On Friday, the African Union endorsed the creation of a regional force of up to 10,000 men to join the fight against Boko Haram.
The force, the idea which was adopted at an AU summit in January, will be based in Chad’s capital N’Djamena, the pan-African bloc’s Peace and Security Council said.
It will be mandated “to prevent the spread of Boko Haram activities and other terrorist groups” and “eradicate their presence,” the body agreed in a meeting earlier week.
Diplomats said Nigeria, Chad, Cameroon, Niger and Benin had committed to providing troops, who would “operate freely” in a still-undefined region.
Nigerian troops recapture Buni Yadi
On the recapture of Buni Yadi and Buni Yari, the Acting Director of Army Public Relations, Col Sani Usman, in a statement, said during the operations, the troops encountered little resistance as the insurgents were on the run. “Cordon and search and mopping up operations are ongoing in these areas. Operations by troops are also continuing to recover the few areas remaining in the hands of terrorists,” the statement said.
It will be recalled that Boko Haram terrorists on February 25, 2014 killed 59 students in an attack on the Federal Government college Buni Yadi, in Yobe State, near the state’s capital city of Damaturu. According to the state Police Commissioner Sanusi Rufai, “some of the students’ bodies were burned to ashes.”
Rufai said all those killed were boys. He said the school’s 24 buildings, including staff quarters, were completely burned to the ground.
President Goodluck Jonathan called the attack “callous and senseless murder…by deranged terrorists and fanatics who have clearly lost all human morality and descended to bestiality”.
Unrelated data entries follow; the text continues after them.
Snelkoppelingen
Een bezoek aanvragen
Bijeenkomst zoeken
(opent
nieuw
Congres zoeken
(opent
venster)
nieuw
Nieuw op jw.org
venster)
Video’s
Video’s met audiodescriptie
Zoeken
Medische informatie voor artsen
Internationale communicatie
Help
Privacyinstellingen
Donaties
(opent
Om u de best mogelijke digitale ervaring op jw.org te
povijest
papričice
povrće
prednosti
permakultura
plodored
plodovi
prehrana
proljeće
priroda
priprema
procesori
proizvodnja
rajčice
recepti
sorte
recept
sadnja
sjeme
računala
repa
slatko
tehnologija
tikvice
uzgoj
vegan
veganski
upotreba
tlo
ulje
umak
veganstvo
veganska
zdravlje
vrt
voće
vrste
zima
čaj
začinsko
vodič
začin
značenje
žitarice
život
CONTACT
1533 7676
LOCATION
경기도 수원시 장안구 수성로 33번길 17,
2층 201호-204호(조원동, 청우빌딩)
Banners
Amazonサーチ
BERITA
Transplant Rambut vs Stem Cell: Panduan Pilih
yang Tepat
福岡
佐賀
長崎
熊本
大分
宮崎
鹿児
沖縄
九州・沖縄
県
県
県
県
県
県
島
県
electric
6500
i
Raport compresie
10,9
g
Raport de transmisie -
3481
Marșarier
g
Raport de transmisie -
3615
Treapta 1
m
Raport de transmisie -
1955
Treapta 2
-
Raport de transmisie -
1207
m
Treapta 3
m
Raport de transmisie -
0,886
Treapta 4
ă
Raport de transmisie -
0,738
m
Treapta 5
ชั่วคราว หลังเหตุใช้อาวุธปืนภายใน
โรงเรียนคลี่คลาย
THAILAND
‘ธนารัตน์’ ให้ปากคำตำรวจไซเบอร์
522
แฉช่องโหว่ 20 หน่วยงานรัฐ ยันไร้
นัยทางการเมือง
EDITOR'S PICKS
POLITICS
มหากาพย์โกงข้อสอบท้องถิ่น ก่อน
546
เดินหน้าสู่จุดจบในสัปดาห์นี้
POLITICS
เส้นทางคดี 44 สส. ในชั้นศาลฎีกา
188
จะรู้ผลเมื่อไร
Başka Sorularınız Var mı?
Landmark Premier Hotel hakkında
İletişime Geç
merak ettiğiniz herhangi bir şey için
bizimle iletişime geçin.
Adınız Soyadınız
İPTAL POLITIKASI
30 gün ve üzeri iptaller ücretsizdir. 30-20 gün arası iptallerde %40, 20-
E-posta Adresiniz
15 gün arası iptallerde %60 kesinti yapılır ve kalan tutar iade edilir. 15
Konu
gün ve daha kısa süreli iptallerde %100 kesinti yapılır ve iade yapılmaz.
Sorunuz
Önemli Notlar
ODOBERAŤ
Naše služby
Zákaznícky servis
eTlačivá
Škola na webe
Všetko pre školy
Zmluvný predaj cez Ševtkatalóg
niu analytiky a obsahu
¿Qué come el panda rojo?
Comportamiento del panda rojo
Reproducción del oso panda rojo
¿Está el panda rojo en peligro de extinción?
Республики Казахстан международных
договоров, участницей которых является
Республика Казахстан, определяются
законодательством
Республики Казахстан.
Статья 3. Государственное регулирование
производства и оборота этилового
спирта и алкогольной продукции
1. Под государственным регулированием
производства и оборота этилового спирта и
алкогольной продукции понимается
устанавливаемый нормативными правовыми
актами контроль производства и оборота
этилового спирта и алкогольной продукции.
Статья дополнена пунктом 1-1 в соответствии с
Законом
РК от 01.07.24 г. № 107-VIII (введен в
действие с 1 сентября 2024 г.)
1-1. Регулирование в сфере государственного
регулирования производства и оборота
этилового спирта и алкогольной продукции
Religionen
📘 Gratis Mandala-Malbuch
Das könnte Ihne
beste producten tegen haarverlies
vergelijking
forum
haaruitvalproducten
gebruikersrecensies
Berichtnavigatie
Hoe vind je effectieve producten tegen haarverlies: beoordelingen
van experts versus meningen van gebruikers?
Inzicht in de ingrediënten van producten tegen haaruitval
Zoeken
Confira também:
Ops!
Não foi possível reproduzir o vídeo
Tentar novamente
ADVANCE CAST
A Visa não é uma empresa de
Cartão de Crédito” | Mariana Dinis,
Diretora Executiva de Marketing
Meanwhile, the Nigerian military has raised concern over careless talks and undue exuberance by some individuals from the military of neighbouring countries involved in the Multinational Joint Task Force (MJNTF), which it argued have the implication of destabilising the spirit of the joint efforts against terrorism within the sub-region.
Reacting to a purported statement in some media by officials from the MJTF that troops from Niger and Chad made deep incursions into Nigerian territory to battle Boko Haram elements, Director Defence Information, Major General Chris Olukolade, advised that it is necessary for officers from participating countries to beware of the terms they use while speaking with the press and also understand the implications of those terms.
According to him: “The location in question has to be mentioned before one can confirm whether it is part of an assigned or authorised mission or an incursion as described. This campaign against terror only makes provision for collaboration and cooperation; not incursion into territories. I think there is a careless use of terms by some inexperienced people or officials eager to make impression without understanding the implications. There’s no allowance for incursion here.
“The truth is that there were some preemptive manoeuvres along an axis in the theatre. Nigerian forces were also involved. It is unfortunate if that is what this young man is reporting in this false and divisive way. He may have to be called to order to stop this exuberant attitude of misinforming people as this is not good for our collective efforts. We will take this up where it matters.”